Positive end-expiratory pressure (PEEP) plays a key role by preventing alveolar collapse at end-expiration. By maintaining alveolar patency, it supports even distribution of surfactant across the alveolar surface, improves compliance, and reduces cyclic opening and closing of alveoli. This protective effect underpins lung-protective ventilation strategies used in conditions such as ARDS.

Clinical Connections

Surfactant deficiency is most classically seen in premature infants, where Type II alveolar cells are not yet fully mature. Without adequate surfactant, alveoli collapse with each exhalation, making breathing extremely difficult and energetically costly. The introduction of exogenous surfactant therapy, delivered directly into the lungs, has dramatically improved outcomes in neonatal respiratory distress syndrome by restoring alveolar stability and improving lung compliance.
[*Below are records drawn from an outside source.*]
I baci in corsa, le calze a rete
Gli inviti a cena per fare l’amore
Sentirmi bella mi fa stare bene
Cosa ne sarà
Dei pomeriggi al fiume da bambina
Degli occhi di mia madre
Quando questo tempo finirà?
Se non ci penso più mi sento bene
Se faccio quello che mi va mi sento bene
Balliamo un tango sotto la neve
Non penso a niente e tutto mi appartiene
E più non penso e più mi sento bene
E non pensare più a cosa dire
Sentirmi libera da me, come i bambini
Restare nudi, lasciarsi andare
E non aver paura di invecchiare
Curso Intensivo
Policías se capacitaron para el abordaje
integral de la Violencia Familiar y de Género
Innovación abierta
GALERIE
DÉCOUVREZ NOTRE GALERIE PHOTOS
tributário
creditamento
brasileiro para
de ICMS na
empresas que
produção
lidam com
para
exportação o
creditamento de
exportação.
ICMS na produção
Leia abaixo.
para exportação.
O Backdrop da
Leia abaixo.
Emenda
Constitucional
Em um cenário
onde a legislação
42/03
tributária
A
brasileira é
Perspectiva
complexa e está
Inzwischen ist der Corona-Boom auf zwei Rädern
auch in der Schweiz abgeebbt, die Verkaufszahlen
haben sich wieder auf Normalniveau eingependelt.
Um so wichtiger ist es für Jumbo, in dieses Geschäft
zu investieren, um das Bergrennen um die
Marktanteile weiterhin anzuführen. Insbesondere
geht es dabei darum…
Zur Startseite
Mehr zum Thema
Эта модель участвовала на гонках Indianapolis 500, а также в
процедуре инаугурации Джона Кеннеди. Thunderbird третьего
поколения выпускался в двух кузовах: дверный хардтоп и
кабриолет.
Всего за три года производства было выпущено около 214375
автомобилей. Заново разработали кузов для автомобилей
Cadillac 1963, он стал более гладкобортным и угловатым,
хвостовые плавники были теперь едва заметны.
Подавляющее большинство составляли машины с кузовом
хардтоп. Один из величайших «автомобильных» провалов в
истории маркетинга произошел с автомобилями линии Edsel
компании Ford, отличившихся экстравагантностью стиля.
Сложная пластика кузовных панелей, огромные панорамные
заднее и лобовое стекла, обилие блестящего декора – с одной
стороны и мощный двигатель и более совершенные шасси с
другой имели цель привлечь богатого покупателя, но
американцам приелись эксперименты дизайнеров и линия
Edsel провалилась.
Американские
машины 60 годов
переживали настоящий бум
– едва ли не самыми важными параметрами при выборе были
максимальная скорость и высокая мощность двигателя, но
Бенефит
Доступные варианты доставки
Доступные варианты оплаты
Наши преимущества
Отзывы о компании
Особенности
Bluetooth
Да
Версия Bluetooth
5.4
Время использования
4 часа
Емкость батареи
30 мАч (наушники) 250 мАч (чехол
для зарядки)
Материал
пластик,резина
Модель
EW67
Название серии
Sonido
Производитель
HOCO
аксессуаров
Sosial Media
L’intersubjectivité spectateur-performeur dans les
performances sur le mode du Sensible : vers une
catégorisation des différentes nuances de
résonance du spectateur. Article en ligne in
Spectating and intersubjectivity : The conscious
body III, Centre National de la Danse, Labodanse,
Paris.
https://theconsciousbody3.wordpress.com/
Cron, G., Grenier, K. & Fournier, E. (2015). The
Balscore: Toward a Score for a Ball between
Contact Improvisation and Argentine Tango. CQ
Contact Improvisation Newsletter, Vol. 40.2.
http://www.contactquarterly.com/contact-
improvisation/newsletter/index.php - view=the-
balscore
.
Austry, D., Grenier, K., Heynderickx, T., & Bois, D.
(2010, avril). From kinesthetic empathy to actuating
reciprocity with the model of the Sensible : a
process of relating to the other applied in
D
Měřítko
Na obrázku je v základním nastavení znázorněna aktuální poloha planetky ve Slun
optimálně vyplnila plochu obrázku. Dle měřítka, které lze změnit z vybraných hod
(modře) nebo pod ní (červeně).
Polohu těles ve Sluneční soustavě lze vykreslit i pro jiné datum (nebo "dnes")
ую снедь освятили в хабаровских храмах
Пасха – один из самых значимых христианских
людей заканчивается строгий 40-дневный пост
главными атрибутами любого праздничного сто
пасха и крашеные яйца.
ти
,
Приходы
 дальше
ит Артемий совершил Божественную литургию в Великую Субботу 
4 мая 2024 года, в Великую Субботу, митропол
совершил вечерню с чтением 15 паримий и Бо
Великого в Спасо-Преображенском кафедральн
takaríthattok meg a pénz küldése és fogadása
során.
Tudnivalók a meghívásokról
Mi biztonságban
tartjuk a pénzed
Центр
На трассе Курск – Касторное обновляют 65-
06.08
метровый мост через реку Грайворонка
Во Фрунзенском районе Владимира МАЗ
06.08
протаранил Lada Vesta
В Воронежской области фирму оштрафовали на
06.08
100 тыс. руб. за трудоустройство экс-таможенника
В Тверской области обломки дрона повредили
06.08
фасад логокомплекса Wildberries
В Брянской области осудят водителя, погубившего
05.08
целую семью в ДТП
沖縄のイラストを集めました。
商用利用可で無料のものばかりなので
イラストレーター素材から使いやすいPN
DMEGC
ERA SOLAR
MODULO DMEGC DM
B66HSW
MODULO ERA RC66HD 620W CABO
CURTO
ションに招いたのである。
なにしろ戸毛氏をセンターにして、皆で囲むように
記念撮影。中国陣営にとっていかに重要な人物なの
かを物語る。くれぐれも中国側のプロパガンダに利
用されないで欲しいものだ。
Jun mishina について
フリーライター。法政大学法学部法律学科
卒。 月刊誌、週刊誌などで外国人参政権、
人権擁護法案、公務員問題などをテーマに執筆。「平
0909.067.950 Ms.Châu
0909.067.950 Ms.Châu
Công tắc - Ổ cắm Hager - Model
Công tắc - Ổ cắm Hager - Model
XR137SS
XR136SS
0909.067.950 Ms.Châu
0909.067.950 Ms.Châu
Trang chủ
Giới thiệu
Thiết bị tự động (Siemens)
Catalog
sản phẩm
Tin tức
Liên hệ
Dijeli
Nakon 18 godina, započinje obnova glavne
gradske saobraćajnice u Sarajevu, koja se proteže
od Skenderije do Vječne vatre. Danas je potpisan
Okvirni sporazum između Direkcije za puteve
Key clinical patterns include:

• Prematurity → inadequate surfactant production → alveolar collapse

• ARDS → impaired surfactant function due to inflammation and fluid

• Chronic lung disease → altered surfactant distribution or composition

• Shallow breathing → reduced surfactant spread → increased atelectasis risk

In adults, surfactant dysfunction is a hallmark of acute respiratory distress syndrome (ARDS). Inflammation, alveolar injury, and fluid accumulation disrupt both the production and function of surfactant, leading to stiff, non-compliant lungs that are difficult to ventilate. This underpins the use of positive end-expiratory pressure (PEEP), which helps maintain alveolar recruitment and counteracts the effects of surfactant loss.

Chronic lung conditions can also impair surfactant dynamics. In pulmonary fibrosis, distortion of alveolar architecture interferes with even surfactant distribution. In smokers, exposure to toxins alters surfactant composition and contributes to macrophage dysfunction, reducing both mechanical stability and host defence.

Surfactant physiology also explains the importance of deep breaths. Periodic sighs or intentional deep inspirations help redistribute surfactant across the alveolar surface. In contrast, prolonged shallow breathing, such as during pain, sedation, or immobility, promotes alveolar collapse and reduces surfactant effectiveness, increasing the risk of atelecta

Concept Check

1. How does surfactant stabilise alveoli of different sizes?

2. Why does surfactant deficiency lead to stiff, non-compliant lungs?

3. How do surfactant proteins contribute to innate immunity?

4. Why is surfactant dysfunction a major contributor to ARDS?

5. What role does PEEP play in supporting surfactant function?